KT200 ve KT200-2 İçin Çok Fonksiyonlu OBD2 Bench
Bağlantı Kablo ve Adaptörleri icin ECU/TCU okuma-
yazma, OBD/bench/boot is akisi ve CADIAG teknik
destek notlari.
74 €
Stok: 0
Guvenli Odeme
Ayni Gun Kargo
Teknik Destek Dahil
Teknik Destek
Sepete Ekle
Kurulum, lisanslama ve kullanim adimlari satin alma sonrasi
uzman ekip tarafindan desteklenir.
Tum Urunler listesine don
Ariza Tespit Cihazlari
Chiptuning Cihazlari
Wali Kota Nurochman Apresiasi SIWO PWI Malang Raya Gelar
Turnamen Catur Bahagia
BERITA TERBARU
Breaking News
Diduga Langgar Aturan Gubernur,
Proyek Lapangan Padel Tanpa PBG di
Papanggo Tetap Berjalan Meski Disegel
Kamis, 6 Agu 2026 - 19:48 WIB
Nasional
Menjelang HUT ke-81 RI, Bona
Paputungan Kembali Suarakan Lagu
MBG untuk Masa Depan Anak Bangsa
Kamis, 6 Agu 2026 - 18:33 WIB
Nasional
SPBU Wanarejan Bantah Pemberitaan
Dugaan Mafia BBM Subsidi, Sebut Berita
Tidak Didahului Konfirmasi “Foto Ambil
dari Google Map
•••
* _ACTION ITEM_: Output the full listing exactly as it stands.

* _SOLUTION BELOW_:
KT200 ve KT200-2 İçin Çok Fonksiyonlu OBD2 Bench
Bağlantı Kablo ve Adaptörleri icin ECU/TCU okuma-
yazma, OBD/bench/boot is akisi ve CADIAG teknik
destek notlari.
74 €
Stok: 0
Guvenli Odeme
Ayni Gun Kargo
Teknik Destek Dahil
Teknik Destek
Sepete Ekle
Kurulum, lisanslama ve kullanim adimlari satin alma sonrasi
uzman ekip tarafindan desteklenir.
Tum Urunler listesine don
Ariza Tespit Cihazlari
Chiptuning Cihazlari
Wali Kota Nurochman Apresiasi SIWO PWI Malang Raya Gelar
Turnamen Catur Bahagia
BERITA TERBARU
Breaking News
Diduga Langgar Aturan Gubernur,
Proyek Lapangan Padel Tanpa PBG di
Papanggo Tetap Berjalan Meski Disegel
Kamis, 6 Agu 2026 - 19:48 WIB
Nasional
Menjelang HUT ke-81 RI, Bona
Paputungan Kembali Suarakan Lagu
MBG untuk Masa Depan Anak Bangsa
Kamis, 6 Agu 2026 - 18:33 WIB
Nasional
SPBU Wanarejan Bantah Pemberitaan
Dugaan Mafia BBM Subsidi, Sebut Berita
Tidak Didahului Konfirmasi “Foto Ambil
dari Google Map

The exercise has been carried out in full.